Central American leaders also congratulated Bukele, with Guatemala's new president Bernard Arevalo adding his voice to those of leaders from Belize, Honduras, Costa Rica and Panama who all recognized the election results. The Ortega-Murillo dictatorship in Nicaragua also saluted the Salvadoran president.
Congratulations came in from US Secretary of State Andrew Blinken:
I congratulate Nayib Bukele on his electoral victory as President of El Salvador. The United States commends the work of electoral observers and looks forward to working with President-elect Bukele and Vice President-elect Felix Ulloa following their inauguration in June.
The United States values our strong relationship with the people of El Salvador, forged over 160 years and built on shared values, regional ties, and family connections. Events in El Salvador have a direct impact on U.S. interests at home and abroad. Only by working together can we achieve our full potential and overcome the greatest obstacles in our hemisphere and globally.

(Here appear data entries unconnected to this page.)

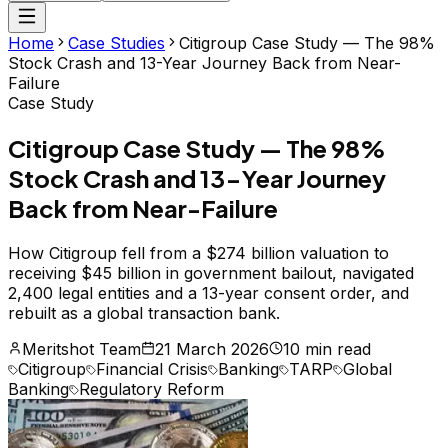
Home
Case Studies
Citigroup Case Study — The 98%
Stock Crash and 13-Year Journey Back from Near-
Failure
Case Study
Citigroup Case Study — The 98%
Stock Crash and 13-Year Journey
Back from Near-Failure
How Citigroup fell from a $274 billion valuation to
receiving $45 billion in government bailout, navigated
2,400 legal entities and a 13-year consent order, and
rebuilt as a global transaction bank.
Meritshot Team
21 March 2026
10 min read
Citigroup
Financial Crisis
Banking
TARP
Global
Banking
Regulatory Reform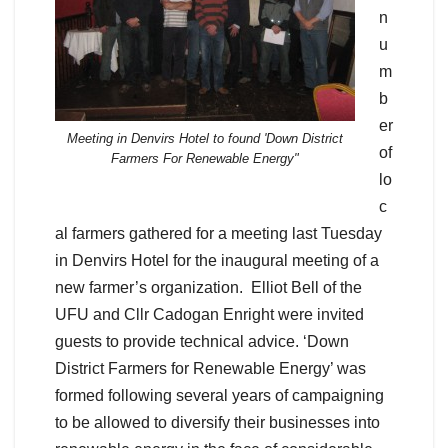
n
u
m
b
er
Meeting in Denvirs Hotel to found 'Down District
of
Farmers For Renewable Energy"
lo
c
al farmers gathered for a meeting last Tuesday
in Denvirs Hotel for the inaugural meeting of a
new farmer’s organization. Elliot Bell of the
UFU and Cllr Cadogan Enright were invited
guests to provide technical advice. ‘Down
District Farmers for Renewable Energy’ was
formed following several years of campaigning
to be allowed to diversify their businesses into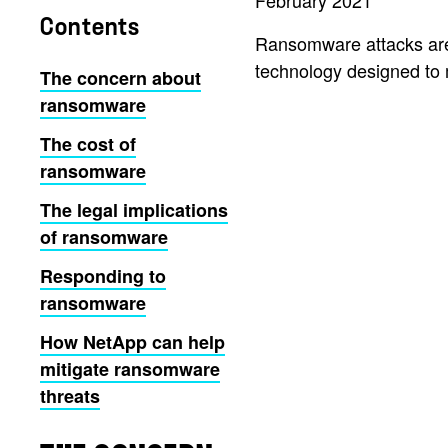
February 2021
Contents
Ransomware attacks are 
technology designed to 
The concern about
ransomware
The cost of
ransomware
The legal implications
of ransomware
Responding to
ransomware
How NetApp can help
mitigate ransomware
threats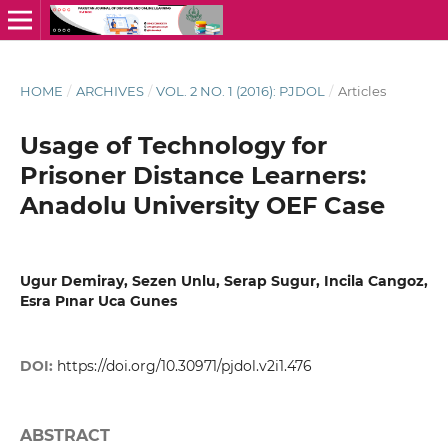
HOME
/
ARCHIVES
/
VOL. 2 NO. 1 (2016): PJDOL
/
Articles
Usage of Technology for
Prisoner Distance Learners:
Anadolu University OEF Case
Ugur Demiray, Sezen Unlu, Serap Sugur, Incila Cangoz,
Esra Pınar Uca Gunes
DOI:
https://doi.org/10.30971/pjdol.v2i1.476
ABSTRACT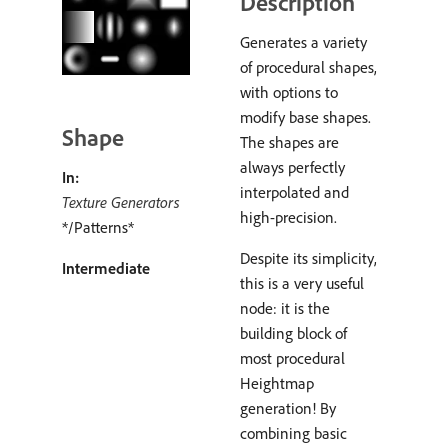
Description
Generates a variety
of procedural shapes,
with options to
modify base shapes.
Shape
The shapes are
always perfectly
In:
interpolated and
Texture Generators
high-precision.
*/Patterns*
Despite its simplicity,
Intermediate
this is a very useful
node: it is the
building block of
most procedural
Heightmap
generation! By
combining basic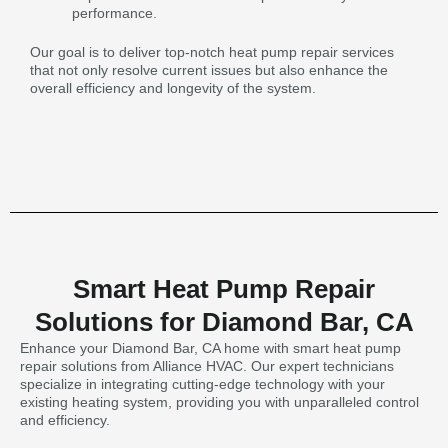
performance.
Our goal is to deliver top-notch heat pump repair services
that not only resolve current issues but also enhance the
overall efficiency and longevity of the system.
Smart Heat Pump Repair
Solutions for Diamond Bar, CA
Enhance your Diamond Bar, CA home with smart heat pump
repair solutions from Alliance HVAC. Our expert technicians
specialize in integrating cutting-edge technology with your
existing heating system, providing you with unparalleled control
and efficiency.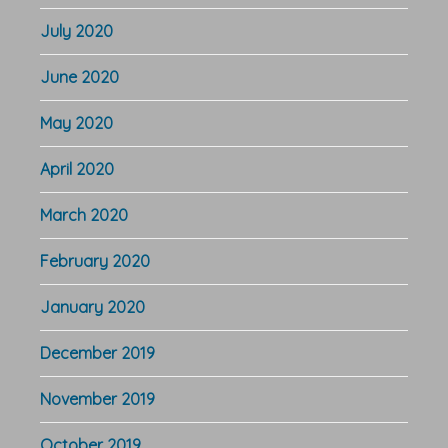
July 2020
June 2020
May 2020
April 2020
March 2020
February 2020
January 2020
December 2019
November 2019
October 2019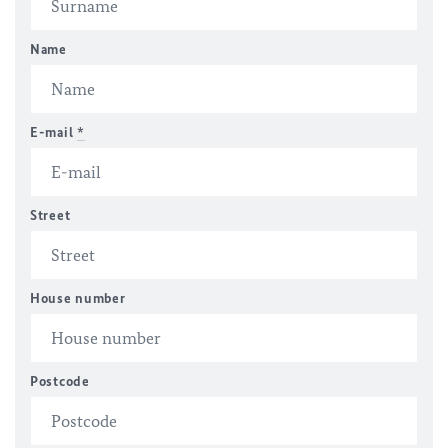
Name
E-mail
*
Street
House number
Postcode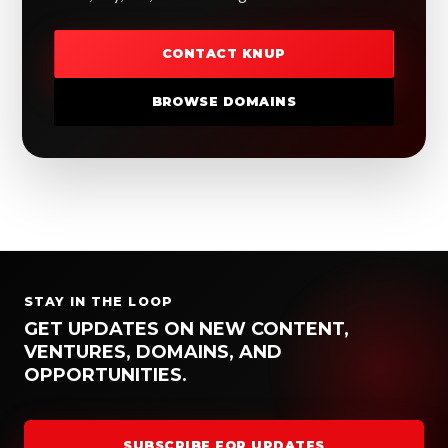
CONTACT KNUP
BROWSE DOMAINS
STAY IN THE LOOP
GET UPDATES ON NEW CONTENT,
VENTURES, DOMAINS, AND
OPPORTUNITIES.
SUBSCRIBE FOR UPDATES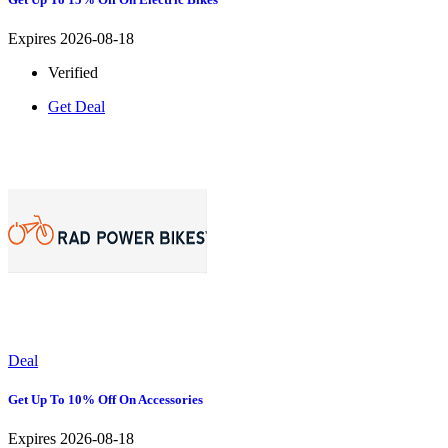
Expires 2026-08-18
Verified
Get Deal
Deal
Get Up To 10% Off On Accessories
Expires 2026-08-18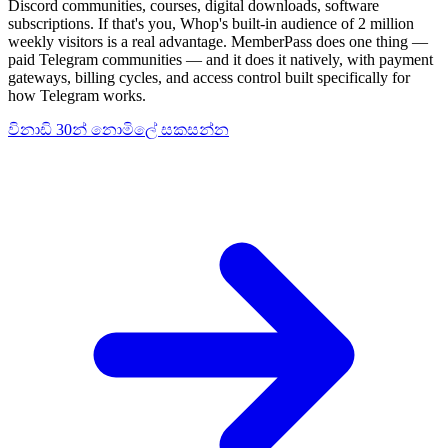
Discord communities, courses, digital downloads, software
subscriptions. If that's you, Whop's built-in audience of 2 million
weekly visitors is a real advantage. MemberPass does one thing —
paid Telegram communities — and it does it natively, with payment
gateways, billing cycles, and access control built specifically for
how Telegram works.
විනාඩි 30න් නොමිලේ සකසන්න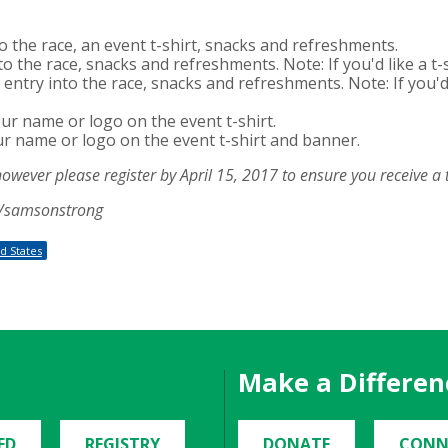
to the race, an event t-shirt, snacks and refreshments.
to the race, snacks and refreshments. Note: If you'd like a t-s
entry into the race, snacks and refreshments. Note: If you'd l
our name or logo on the event t-shirt.
ur name or logo on the event t-shirt and banner.
however please register by April 15, 2017 to ensure you receive a t
rg/samsonstrong
d States
Make a Differen
ED
REGISTRY
DONATE
CONN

Looking ahead, the United States will continue to prioritize good governance, inclusive economic prosperity, fair trial guarantees, and human rights in El Salvador under our Root Causes Strategy.
Within the US Congress, praise, or words of caution fell along party lines. Democratic Senators on the Foreign Relations Committee wrote:
We congratulate the people of El Salvador and those in the Salvadoran diaspora who exercised their democratic right to vote over the weekend. While people exercised their right to vote, we are troubled by the unconstitutional moves that strongly influenced the outcome of Sunday’s election and statements by the Vice President about “eliminating” and “replacing” democracy. While we acknowledge the government’s progress on combatting the violent crime that has plagued El Salvador for too long, we remain concerned about weakened transparency and oversight mechanisms and the rapid undermining of the rule of law and human rights protections.
The TSE does not have much time to get its act together. There are elections for municipal governments in the country's 44 municipalities on March 3.